**Exercise requirements**: From the data below, retype exactly the lines starting with the one that contains "right eye: (869, 268)" and ending with the one that contains "left knee: (338, 530)", both included.

****************************************

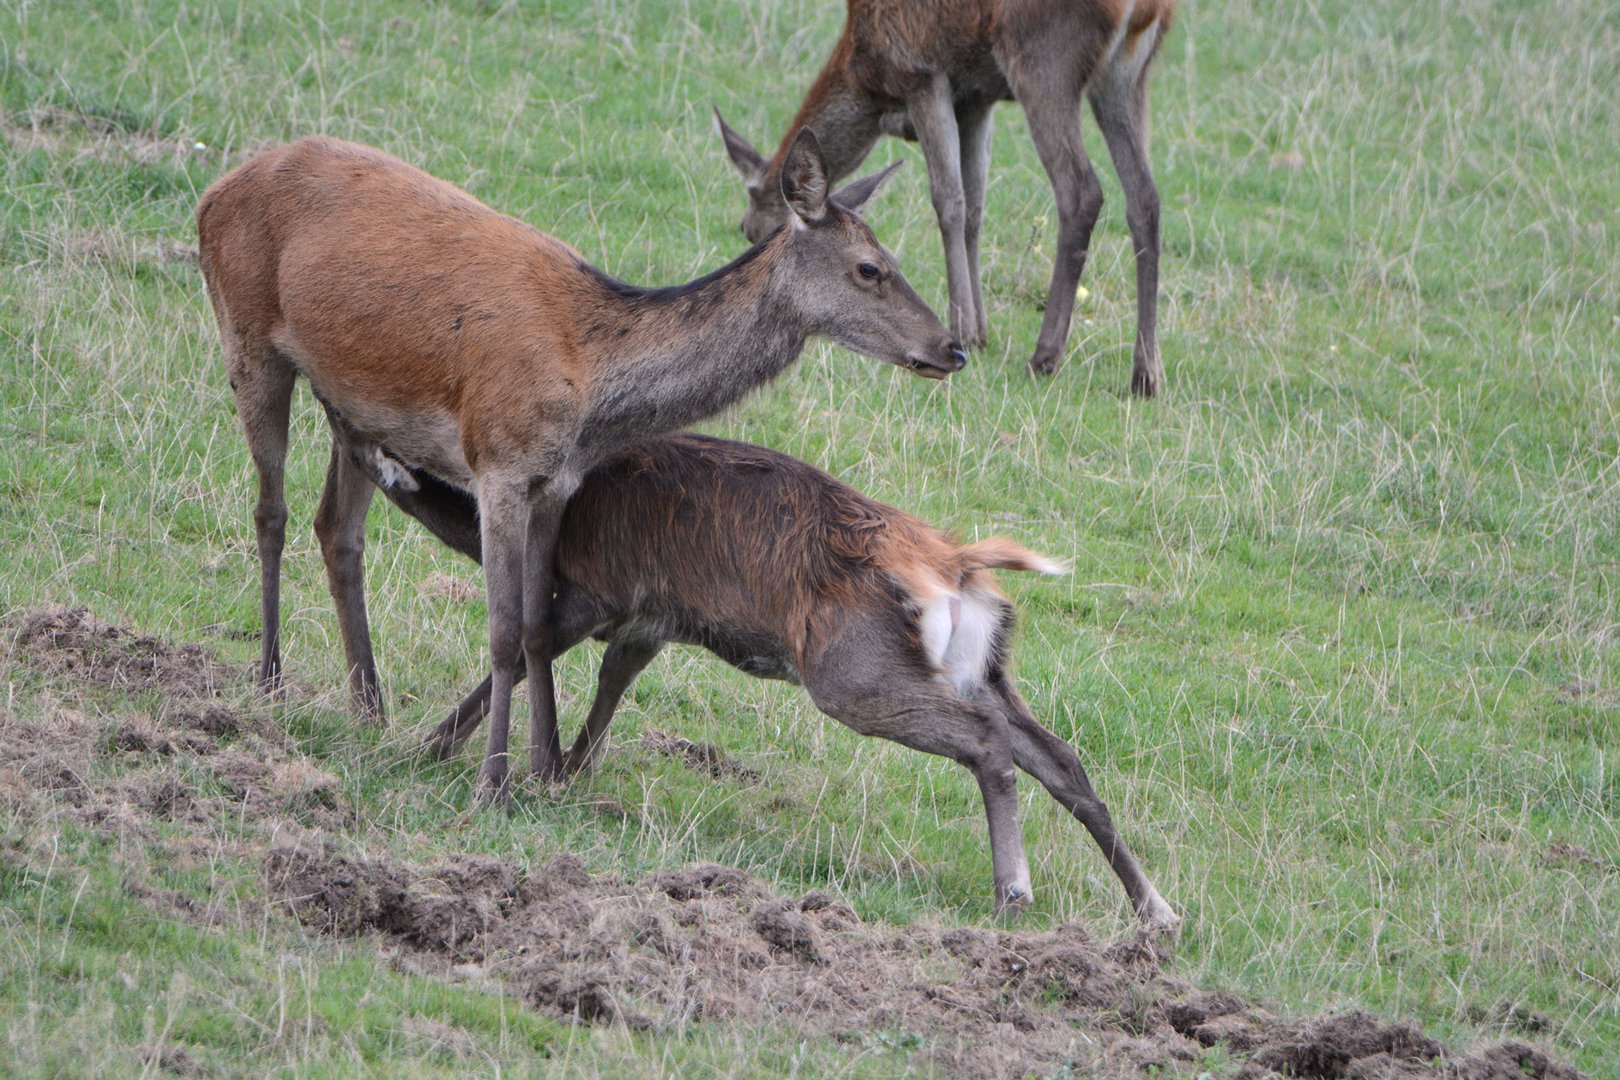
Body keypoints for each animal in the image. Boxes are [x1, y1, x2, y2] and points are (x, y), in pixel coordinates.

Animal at [199, 131, 959, 806]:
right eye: (869, 268)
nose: (951, 348)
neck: (591, 390)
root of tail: (219, 187)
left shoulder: (556, 485)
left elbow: (538, 629)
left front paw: (543, 767)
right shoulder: (498, 464)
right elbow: (504, 632)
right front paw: (494, 786)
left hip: (353, 401)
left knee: (338, 530)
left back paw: (369, 706)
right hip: (246, 333)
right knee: (272, 512)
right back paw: (270, 680)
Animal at [322, 427, 1179, 926]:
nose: (342, 432)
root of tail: (955, 567)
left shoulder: (597, 592)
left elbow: (530, 654)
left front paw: (436, 746)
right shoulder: (656, 619)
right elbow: (610, 685)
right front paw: (568, 768)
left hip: (852, 672)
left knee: (988, 743)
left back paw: (1016, 890)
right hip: (983, 668)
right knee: (1063, 759)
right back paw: (1155, 910)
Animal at [716, 0, 1172, 396]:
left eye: (752, 229)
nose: (747, 229)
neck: (866, 75)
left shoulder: (921, 74)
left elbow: (948, 199)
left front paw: (963, 328)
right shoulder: (976, 100)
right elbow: (975, 204)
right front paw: (980, 329)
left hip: (1043, 61)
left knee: (1081, 192)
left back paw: (1045, 356)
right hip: (1127, 77)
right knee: (1145, 197)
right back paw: (1146, 373)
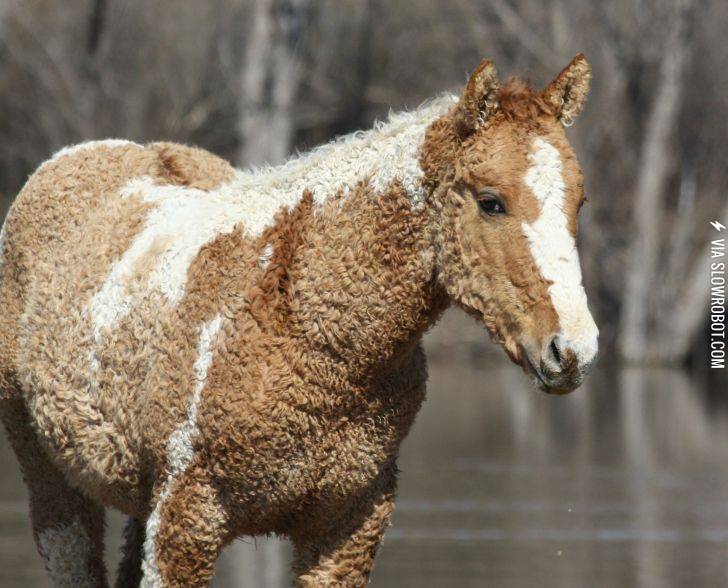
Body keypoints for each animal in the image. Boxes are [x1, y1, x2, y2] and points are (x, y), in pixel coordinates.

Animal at [0, 54, 598, 586]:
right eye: (491, 201)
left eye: (579, 202)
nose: (573, 350)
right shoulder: (185, 521)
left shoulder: (347, 526)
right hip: (53, 484)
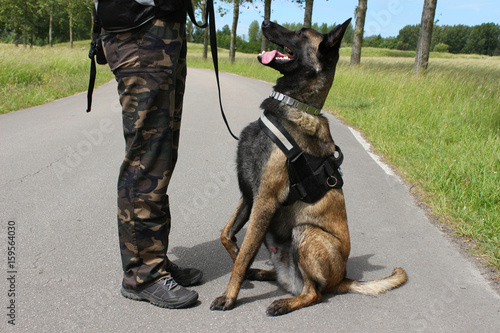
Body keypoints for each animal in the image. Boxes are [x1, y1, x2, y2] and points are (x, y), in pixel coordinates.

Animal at [209, 19, 408, 316]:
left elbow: (244, 255)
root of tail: (343, 278)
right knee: (292, 280)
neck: (295, 105)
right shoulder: (249, 195)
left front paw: (230, 296)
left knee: (314, 292)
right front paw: (239, 265)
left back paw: (284, 302)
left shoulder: (265, 200)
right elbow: (228, 237)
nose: (265, 22)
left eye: (301, 33)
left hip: (305, 232)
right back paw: (262, 274)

****************************************

**Result of this exercise**:
right eye: (869, 268)
nose: (951, 348)
neck: (591, 390)
root of tail: (219, 187)
left shoulder: (556, 485)
left elbow: (538, 629)
left front paw: (543, 767)
right shoulder: (498, 464)
right elbow: (504, 632)
right front paw: (494, 786)
left hip: (353, 401)
left knee: (338, 530)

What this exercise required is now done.